Une absence volontaire ou involontaire
J’avais moi aussi envisagé de revenir en famille pour assister aux funérailles d’un « oncle » ou pour voter lors de la dernière élection… mais j’ai été dissuadée : on m’avait avertie que je pourrais ne pas être autorisée à revenir au Canada si je me rendais aux États-Unis à cette période.
Aujourd’hui, je vais célébrer mon anniversaire loin des États-Unis, et autant le faire en protestant ou pour me protéger, ou simplement parce que je suis fatiguée de tout ce tumulte. Plus que jamais, nombreux sont ceux qui n’ont plus envie de supporter les drames et la complexité de la « Trumpie » américaine.

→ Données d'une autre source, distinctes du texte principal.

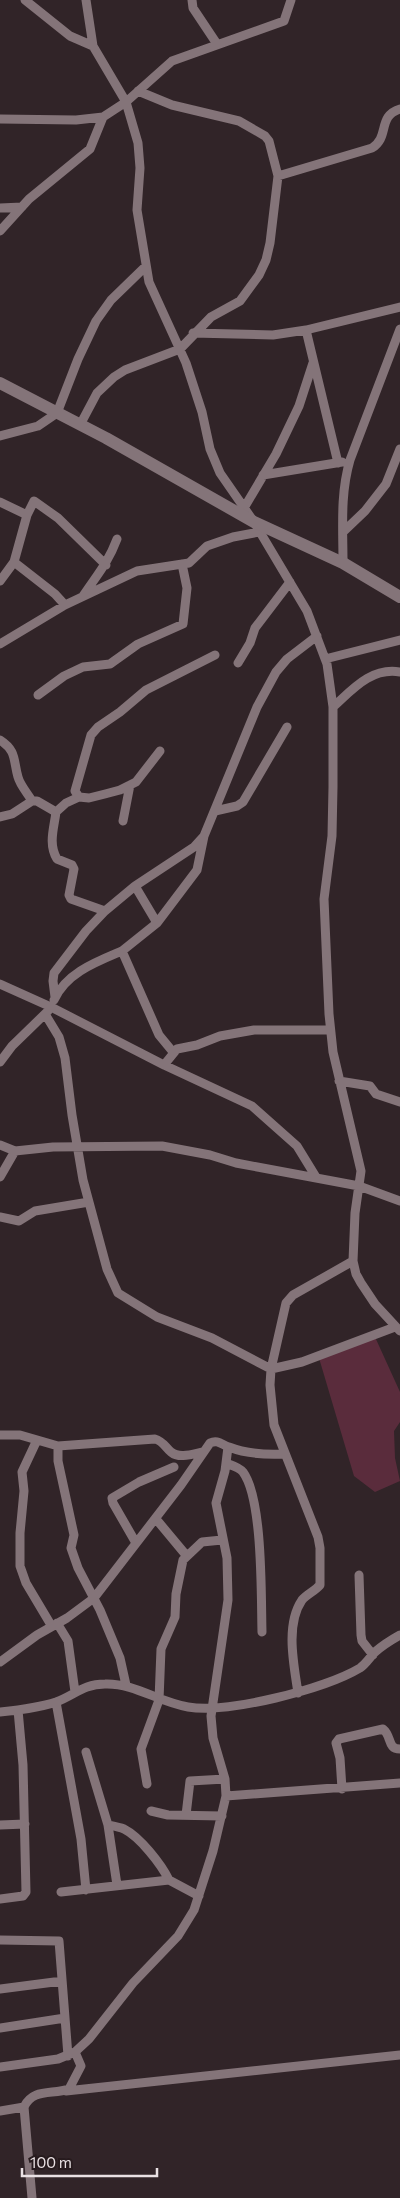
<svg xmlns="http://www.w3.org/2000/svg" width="400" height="2198" viewBox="0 0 400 2198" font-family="Commissioner,sans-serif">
<rect width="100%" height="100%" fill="#312428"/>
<path fill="#5a2c3c" d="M 375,1337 L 400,1392 L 400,1422 L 394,1431 L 395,1458 L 400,1481 L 375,1492 L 354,1476 L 319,1358 Z"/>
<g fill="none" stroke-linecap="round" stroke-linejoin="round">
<path stroke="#847479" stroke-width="9" d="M 25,0 L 70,36 L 93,46
M 86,0 L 93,46 L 126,102 L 138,143 L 140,168 L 137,210 L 149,282 L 186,363 L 202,412 L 210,449 L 220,473 L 254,522 L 307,611 L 327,664 L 333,707 L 333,787 L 332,836 L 324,899 L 329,1014 L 333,1052 L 361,1171 L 355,1213 L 353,1261 L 356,1274 L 361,1283 L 375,1304 L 400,1331
M 192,0 L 193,8 L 217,44
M 0,119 L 76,120 L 103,117
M 278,176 L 372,148 C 390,137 377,116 400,109
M 0,208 L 22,207
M 0,231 L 29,199 L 90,149 L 103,117 L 126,102 L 172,61 L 284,21 L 291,0
M 306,330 L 400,307
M 193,333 L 273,335 L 306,330 L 338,463
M 80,425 L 97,393 L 114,377 L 125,370 L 180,349 L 211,317 L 240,301 L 259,275 L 266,260 L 270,243 L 278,176 L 269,141 L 265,136 L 239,121 L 172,105 L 138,91
M 0,436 L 38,426 L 57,413 L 78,359 L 96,321 L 111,300 L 145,267
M 263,475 L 342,462
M 0,502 L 27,515
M 244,508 L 276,454 L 299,406 L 313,363
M 343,532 L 365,511 L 386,484 L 400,449
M 14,562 L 55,594 L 65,605
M 343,563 C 343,528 340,494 350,460 L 400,329
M 0,581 L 14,562 L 27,515 L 34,501 L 58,518 L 106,565
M 83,596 C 97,575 108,563 117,539
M 0,644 L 65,605 L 137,571 L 189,563 L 207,546 L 233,537 L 259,532
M 325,659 L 400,640
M 238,663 L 250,643 L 255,628 L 290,582
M 38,695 L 64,676 L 83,667 L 110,664 L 138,644 L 183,624 L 187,588 L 182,564
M 333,707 C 352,690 371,667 400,672
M 0,740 C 17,751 13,760 18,777 C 20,785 28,794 32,801
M 79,797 L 75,791 L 91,735 L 98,727 L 120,712 L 146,690 L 215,655
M 215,811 L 237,806 L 243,802 L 287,727
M 56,812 C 54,828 48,844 57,859 L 72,865 L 74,869 L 69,895 L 71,899 L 105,911
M 0,817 L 12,814 L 32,801 L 37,801 L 56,812 L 66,803 L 79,797 L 89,798 L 105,794 L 120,790 L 136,782 L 160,751
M 123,821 L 130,785
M 135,886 L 157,923
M 0,984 L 51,1007 L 164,1065 L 177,1049 L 197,1045 L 220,1036 L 254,1030 L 330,1030
M 55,997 L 53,981 L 54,973 L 86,931 L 105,911 L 135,886 L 194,847 L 204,836 L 257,707 L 276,672 L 287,659 L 317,636
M 54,1000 C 66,973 96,962 122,951
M 45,1014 L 59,1037 L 65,1058 L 72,1115 L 83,1180 L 107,1269 L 118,1293 L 157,1317 L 212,1338 L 271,1369 L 302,1362 L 395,1327
M 173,1052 L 159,1035 L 122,951 L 157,923 L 197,870 L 204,836
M 0,1062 L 12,1046 L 48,1011
M 164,1065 L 252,1106 L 297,1146 L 316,1177
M 339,1081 L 370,1086 L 376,1094 L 400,1102
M 0,1145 L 15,1151 L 53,1147 L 162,1146 L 210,1155 L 236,1163 L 359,1186 L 400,1201
M 0,1177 L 15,1151
M 0,1217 L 19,1221 L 35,1211 L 89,1202
M 0,1435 L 20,1435 L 58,1446 L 155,1439 C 163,1441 165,1447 171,1452 C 179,1459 193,1454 203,1452
M 37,1440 L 22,1472 L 24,1491 L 20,1533 L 20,1566 L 26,1583 L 51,1625
M 58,1446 L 58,1461 L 74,1535 L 71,1548 L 78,1568 L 100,1610 L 120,1658 L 126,1685
M 226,1463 C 231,1465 239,1467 243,1472 C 263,1499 261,1596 262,1632
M 156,1519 L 186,1555
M 136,1543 L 113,1503 L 112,1498 L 139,1482 L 174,1467
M 359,1575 L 361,1635 L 362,1641 L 373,1655
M 57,1623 L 68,1641 L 75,1692
M 0,1662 L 37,1635 L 67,1618 L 94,1598 L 181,1485 L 210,1443 C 218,1439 222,1445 229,1447 C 247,1454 266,1455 285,1454
M 298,1693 C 294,1665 285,1625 302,1600 C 307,1594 315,1591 320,1585 L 320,1548 L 318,1537 L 274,1425 L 270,1385 L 271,1369 L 286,1303 L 293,1295 L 353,1261
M 56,1702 L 81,1839 L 86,1890
M 0,1712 C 19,1710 38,1708 56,1702 C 75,1695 83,1684 105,1684 C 135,1683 158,1702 188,1707 C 227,1714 325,1689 360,1668 C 366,1664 370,1657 375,1652 C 383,1645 391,1640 400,1635
M 86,1752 L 108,1825 L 117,1885
M 147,1784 L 141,1749 L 159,1700 L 161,1649 L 175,1617 L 176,1594 L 183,1560 L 202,1542 L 222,1540
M 342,1789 L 340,1758 L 336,1743 L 339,1739 L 383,1729 C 392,1736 387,1749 400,1749
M 226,1796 L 400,1783
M 151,1811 L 168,1815 L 222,1816
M 186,1815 L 190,1781 L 225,1779
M 0,1825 L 25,1824
M 108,1825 C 113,1826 119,1827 124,1829 C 140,1837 161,1864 169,1880
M 61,1892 L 169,1880 L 199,1896
M 0,1899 L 23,1896 L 26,1892 L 23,1765 L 18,1710
M 0,1940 L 59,1941 L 68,2056
M 0,1989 L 62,1981
M 0,2028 L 65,2018
M 0,2067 L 58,2059 L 75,2052 L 89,2039 L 133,1983 L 178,1936 L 194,1910 L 213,1851 L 226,1796 L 225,1779 L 213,1738 L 211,1716 L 228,1600 L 227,1558 L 216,1503 L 225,1471 L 228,1447
M 66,2091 L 400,2055
M 24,2107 L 32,2198
M 0,2111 L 24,2107 C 33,2088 52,2095 69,2089 L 81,2066 L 75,2052"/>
<path stroke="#847479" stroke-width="12" d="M 0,383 L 106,438 L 254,522 L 343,563 L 400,597"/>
</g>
<path d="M22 2168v8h135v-8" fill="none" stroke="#eae1e4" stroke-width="2.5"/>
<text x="30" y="2168" font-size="15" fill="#eae1e4" stroke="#271b1e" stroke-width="4" paint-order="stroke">100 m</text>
</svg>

Les tacos restent délicieux, le shopping est toujours agréable, mais il n’y a rien de relaxant à franchir une frontière quand le contexte politique est si épuisant et qu’on ne se sent pas vraiment le bienvenu.
Tracer nos propres chemins
Au lieu de cela, nous allons trouver notre bonheur ailleurs. Et, de cette façon, nous emporterons avec nous nos dollars de tourisme. Nos destinations peuvent changer, mais notre envie de découvrir, de voyager et de profiter de la vie, elle, reste intacte.